Records to use:
________

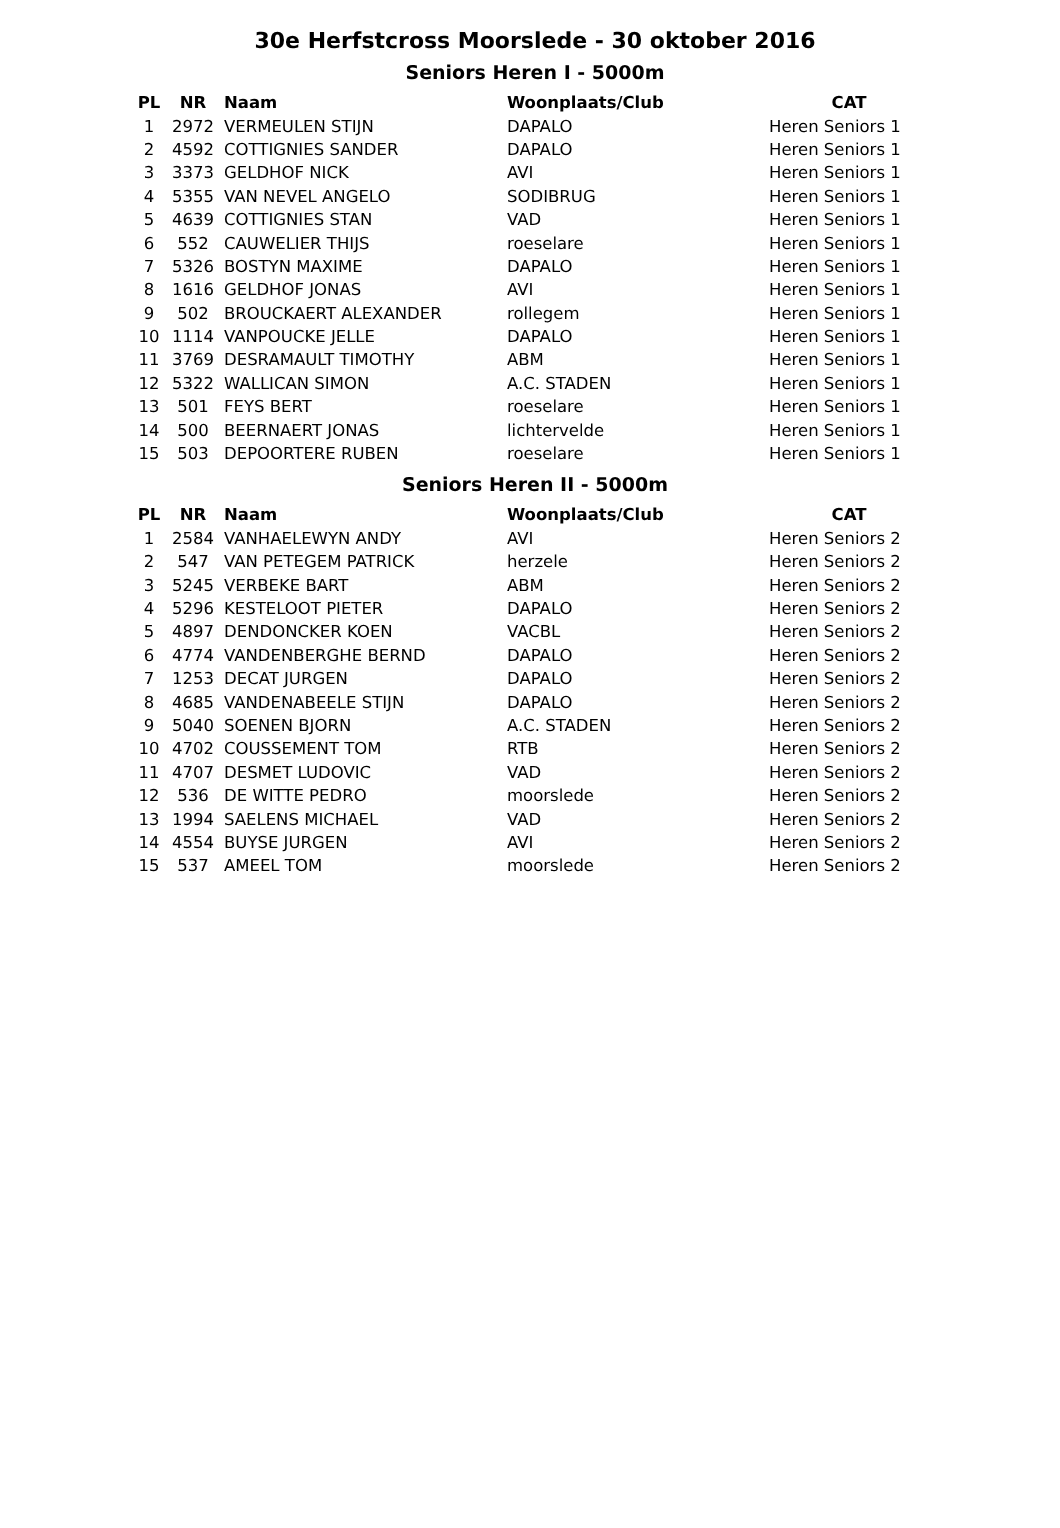30e Herfstcross Moorslede - 30 oktober 2016
Seniors Heren I - 5000m
| PL | NR | Naam | Woonplaats/Club | CAT |
| --- | --- | --- | --- | --- |
| 1 | 2972 | VERMEULEN STIJN | DAPALO | Heren Seniors 1 |
| 2 | 4592 | COTTIGNIES SANDER | DAPALO | Heren Seniors 1 |
| 3 | 3373 | GELDHOF NICK | AVI | Heren Seniors 1 |
| 4 | 5355 | VAN NEVEL ANGELO | SODIBRUG | Heren Seniors 1 |
| 5 | 4639 | COTTIGNIES STAN | VAD | Heren Seniors 1 |
| 6 | 552 | CAUWELIER THIJS | roeselare | Heren Seniors 1 |
| 7 | 5326 | BOSTYN MAXIME | DAPALO | Heren Seniors 1 |
| 8 | 1616 | GELDHOF JONAS | AVI | Heren Seniors 1 |
| 9 | 502 | BROUCKAERT ALEXANDER | rollegem | Heren Seniors 1 |
| 10 | 1114 | VANPOUCKE JELLE | DAPALO | Heren Seniors 1 |
| 11 | 3769 | DESRAMAULT TIMOTHY | ABM | Heren Seniors 1 |
| 12 | 5322 | WALLICAN SIMON | A.C. STADEN | Heren Seniors 1 |
| 13 | 501 | FEYS BERT | roeselare | Heren Seniors 1 |
| 14 | 500 | BEERNAERT JONAS | lichtervelde | Heren Seniors 1 |
| 15 | 503 | DEPOORTERE RUBEN | roeselare | Heren Seniors 1 |
Seniors Heren II - 5000m
| PL | NR | Naam | Woonplaats/Club | CAT |
| --- | --- | --- | --- | --- |
| 1 | 2584 | VANHAELEWYN ANDY | AVI | Heren Seniors 2 |
| 2 | 547 | VAN PETEGEM PATRICK | herzele | Heren Seniors 2 |
| 3 | 5245 | VERBEKE BART | ABM | Heren Seniors 2 |
| 4 | 5296 | KESTELOOT PIETER | DAPALO | Heren Seniors 2 |
| 5 | 4897 | DENDONCKER KOEN | VACBL | Heren Seniors 2 |
| 6 | 4774 | VANDENBERGHE BERND | DAPALO | Heren Seniors 2 |
| 7 | 1253 | DECAT JURGEN | DAPALO | Heren Seniors 2 |
| 8 | 4685 | VANDENABEELE STIJN | DAPALO | Heren Seniors 2 |
| 9 | 5040 | SOENEN BJORN | A.C. STADEN | Heren Seniors 2 |
| 10 | 4702 | COUSSEMENT TOM | RTB | Heren Seniors 2 |
| 11 | 4707 | DESMET LUDOVIC | VAD | Heren Seniors 2 |
| 12 | 536 | DE WITTE PEDRO | moorslede | Heren Seniors 2 |
| 13 | 1994 | SAELENS MICHAEL | VAD | Heren Seniors 2 |
| 14 | 4554 | BUYSE JURGEN | AVI | Heren Seniors 2 |
| 15 | 537 | AMEEL TOM | moorslede | Heren Seniors 2 |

________

Problem details: In the listing above, transcribe exactly everything from the line containing "BERT | roeselare | Heren Seniors 1 |" down to the line containing "PIETER | DAPALO | Heren Seniors 2 |", including both and nothing more.

Result of the exercise:
| 13 | 501 | FEYS BERT | roeselare | Heren Seniors 1 |
| 14 | 500 | BEERNAERT JONAS | lichtervelde | Heren Seniors 1 |
| 15 | 503 | DEPOORTERE RUBEN | roeselare | Heren Seniors 1 |
Seniors Heren II - 5000m
| PL | NR | Naam | Woonplaats/Club | CAT |
| --- | --- | --- | --- | --- |
| 1 | 2584 | VANHAELEWYN ANDY | AVI | Heren Seniors 2 |
| 2 | 547 | VAN PETEGEM PATRICK | herzele | Heren Seniors 2 |
| 3 | 5245 | VERBEKE BART | ABM | Heren Seniors 2 |
| 4 | 5296 | KESTELOOT PIETER | DAPALO | Heren Seniors 2 |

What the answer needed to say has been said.